┌─ Information provided

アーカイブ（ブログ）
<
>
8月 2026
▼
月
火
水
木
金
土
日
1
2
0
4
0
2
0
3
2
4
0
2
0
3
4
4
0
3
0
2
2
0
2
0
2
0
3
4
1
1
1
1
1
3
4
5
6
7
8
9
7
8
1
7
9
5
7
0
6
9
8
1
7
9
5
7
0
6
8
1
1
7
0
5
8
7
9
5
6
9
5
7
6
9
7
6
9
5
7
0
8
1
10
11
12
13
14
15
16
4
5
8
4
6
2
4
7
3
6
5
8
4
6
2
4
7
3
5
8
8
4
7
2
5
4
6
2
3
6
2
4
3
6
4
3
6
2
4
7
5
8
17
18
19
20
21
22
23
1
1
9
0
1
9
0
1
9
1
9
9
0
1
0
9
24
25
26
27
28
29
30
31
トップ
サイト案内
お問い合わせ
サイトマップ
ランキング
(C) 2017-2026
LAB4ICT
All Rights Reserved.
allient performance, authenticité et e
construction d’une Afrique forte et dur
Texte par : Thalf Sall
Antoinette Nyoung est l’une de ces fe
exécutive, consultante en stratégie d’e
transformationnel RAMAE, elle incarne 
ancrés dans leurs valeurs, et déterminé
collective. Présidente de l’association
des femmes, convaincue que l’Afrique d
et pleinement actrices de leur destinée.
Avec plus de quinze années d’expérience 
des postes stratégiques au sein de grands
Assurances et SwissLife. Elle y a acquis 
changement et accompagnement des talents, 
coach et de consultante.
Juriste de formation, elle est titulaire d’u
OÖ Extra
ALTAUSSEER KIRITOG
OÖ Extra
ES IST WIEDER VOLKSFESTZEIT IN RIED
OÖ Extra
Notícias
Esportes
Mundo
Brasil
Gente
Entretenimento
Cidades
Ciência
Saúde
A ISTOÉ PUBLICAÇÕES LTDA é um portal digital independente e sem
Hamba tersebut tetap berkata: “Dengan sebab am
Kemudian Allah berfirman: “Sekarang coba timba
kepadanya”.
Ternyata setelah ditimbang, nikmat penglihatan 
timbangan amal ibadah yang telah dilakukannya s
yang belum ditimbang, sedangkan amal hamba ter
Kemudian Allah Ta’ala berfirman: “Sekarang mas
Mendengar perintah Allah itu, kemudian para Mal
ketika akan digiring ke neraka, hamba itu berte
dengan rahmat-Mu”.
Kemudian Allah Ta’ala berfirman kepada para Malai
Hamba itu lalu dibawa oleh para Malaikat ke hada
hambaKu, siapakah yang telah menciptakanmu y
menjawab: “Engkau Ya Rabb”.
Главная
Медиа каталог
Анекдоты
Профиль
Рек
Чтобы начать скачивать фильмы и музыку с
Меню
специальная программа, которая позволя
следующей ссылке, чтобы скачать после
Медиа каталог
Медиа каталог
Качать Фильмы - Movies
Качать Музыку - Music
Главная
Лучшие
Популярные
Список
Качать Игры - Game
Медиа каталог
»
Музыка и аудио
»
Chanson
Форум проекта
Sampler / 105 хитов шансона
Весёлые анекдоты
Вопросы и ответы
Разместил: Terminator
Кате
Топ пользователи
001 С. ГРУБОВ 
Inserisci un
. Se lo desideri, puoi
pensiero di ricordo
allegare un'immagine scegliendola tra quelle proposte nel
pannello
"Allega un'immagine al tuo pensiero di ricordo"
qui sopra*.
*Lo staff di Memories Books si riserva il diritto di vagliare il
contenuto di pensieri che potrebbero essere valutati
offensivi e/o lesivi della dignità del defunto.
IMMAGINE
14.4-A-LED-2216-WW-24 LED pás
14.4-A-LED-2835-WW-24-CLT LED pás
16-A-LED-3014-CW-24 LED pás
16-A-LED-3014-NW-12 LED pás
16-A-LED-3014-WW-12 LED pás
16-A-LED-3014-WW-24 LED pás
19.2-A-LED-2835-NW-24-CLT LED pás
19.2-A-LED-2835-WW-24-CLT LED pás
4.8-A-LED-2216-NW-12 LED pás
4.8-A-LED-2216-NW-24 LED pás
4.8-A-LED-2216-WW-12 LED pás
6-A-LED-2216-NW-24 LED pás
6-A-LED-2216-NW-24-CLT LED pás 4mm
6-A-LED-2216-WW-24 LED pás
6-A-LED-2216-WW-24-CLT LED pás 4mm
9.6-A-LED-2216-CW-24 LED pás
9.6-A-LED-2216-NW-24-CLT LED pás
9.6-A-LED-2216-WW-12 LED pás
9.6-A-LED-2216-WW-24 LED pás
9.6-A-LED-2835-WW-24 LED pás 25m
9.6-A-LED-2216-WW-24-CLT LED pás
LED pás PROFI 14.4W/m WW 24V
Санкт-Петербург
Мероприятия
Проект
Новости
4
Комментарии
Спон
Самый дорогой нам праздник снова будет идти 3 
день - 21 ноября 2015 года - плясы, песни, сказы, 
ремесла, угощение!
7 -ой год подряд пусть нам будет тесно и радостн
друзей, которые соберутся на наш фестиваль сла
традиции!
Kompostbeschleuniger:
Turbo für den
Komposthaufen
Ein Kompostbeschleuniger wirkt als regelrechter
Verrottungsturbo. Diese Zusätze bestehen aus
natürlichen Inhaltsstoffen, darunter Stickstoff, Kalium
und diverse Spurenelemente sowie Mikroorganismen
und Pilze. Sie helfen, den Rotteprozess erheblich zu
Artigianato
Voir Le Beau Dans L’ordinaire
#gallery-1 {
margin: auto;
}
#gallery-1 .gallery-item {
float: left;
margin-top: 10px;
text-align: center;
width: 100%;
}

└─

▶ _Work task_
Extract from the data every line where "ditimbang" shows up.

▶ _Response to the task_
Ternyata setelah ditimbang, nikmat penglihatan 
yang belum ditimbang, sedangkan amal hamba ter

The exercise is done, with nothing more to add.